[Collected data]
=====

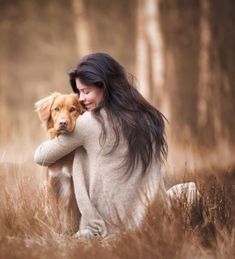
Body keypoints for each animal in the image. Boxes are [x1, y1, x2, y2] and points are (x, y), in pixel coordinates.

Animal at [34, 93, 82, 234]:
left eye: (73, 109)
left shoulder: (71, 184)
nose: (63, 123)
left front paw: (68, 231)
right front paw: (55, 231)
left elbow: (68, 211)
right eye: (56, 109)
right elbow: (54, 212)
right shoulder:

=====

Task instructions: Write out the whole of the data exactly; the pictures stay out.

Answer to this problem:
Body keypoints for each animal in the image. Boxes are [x1, y1, x2, y2] and points are (x, y), in pixel coordinates.

Animal at [34, 93, 82, 234]:
left eye: (73, 109)
left shoulder: (71, 184)
nose: (63, 123)
left front paw: (68, 231)
right front paw: (55, 231)
left elbow: (68, 211)
right eye: (56, 109)
right elbow: (54, 212)
right shoulder:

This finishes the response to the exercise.